= Problem details =
From the top of the records below, return each line exactly, ending with the line that contains "ferraille, perte de temps et la ré".

= Data in this exercise =
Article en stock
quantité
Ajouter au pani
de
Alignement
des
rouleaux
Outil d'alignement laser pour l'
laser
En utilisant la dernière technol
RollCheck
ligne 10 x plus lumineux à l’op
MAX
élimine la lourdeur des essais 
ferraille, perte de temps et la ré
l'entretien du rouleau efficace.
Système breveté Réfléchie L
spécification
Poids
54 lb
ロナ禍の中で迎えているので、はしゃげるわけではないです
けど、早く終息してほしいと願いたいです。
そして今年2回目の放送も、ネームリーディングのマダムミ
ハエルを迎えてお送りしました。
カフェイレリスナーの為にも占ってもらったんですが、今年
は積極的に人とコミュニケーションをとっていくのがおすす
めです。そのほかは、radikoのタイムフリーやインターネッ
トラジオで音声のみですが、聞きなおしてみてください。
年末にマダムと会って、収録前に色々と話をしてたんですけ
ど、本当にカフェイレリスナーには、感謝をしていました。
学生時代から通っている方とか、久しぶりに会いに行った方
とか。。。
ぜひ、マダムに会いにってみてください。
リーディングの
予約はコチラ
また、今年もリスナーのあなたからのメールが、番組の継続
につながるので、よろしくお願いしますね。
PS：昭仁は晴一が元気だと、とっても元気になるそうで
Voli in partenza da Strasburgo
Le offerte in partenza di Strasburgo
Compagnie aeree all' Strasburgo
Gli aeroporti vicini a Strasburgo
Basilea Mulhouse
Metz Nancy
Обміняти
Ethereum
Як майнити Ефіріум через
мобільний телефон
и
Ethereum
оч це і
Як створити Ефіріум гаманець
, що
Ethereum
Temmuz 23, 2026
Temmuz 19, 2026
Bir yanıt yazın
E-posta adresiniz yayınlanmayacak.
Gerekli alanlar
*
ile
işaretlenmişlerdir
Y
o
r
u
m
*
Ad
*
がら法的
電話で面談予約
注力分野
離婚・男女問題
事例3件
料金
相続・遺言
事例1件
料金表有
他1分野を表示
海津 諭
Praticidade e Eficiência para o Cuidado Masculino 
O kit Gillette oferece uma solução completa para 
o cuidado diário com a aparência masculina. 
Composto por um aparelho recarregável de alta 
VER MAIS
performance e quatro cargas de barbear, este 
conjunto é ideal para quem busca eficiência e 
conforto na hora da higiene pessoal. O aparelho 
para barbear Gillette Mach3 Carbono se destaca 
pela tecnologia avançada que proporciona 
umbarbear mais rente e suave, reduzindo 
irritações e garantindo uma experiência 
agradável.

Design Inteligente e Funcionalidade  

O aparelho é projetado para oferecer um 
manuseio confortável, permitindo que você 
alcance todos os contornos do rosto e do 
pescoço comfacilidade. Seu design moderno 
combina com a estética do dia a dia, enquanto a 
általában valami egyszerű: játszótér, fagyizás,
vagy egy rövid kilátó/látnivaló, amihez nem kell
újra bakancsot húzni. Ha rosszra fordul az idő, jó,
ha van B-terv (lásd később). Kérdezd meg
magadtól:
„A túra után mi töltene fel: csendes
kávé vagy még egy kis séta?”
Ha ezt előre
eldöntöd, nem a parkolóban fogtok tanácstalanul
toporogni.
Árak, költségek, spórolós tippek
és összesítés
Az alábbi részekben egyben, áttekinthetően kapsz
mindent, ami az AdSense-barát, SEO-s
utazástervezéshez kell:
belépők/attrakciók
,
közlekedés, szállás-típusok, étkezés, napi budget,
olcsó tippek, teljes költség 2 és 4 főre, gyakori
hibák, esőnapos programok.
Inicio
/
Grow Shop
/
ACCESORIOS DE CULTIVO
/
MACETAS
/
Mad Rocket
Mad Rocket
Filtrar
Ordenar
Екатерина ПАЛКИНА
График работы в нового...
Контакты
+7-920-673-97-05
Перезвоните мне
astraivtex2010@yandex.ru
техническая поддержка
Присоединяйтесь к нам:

= Response for this exercise =
Article en stock
quantité
Ajouter au pani
de
Alignement
des
rouleaux
Outil d'alignement laser pour l'
laser
En utilisant la dernière technol
RollCheck
ligne 10 x plus lumineux à l’op
MAX
élimine la lourdeur des essais 
ferraille, perte de temps et la ré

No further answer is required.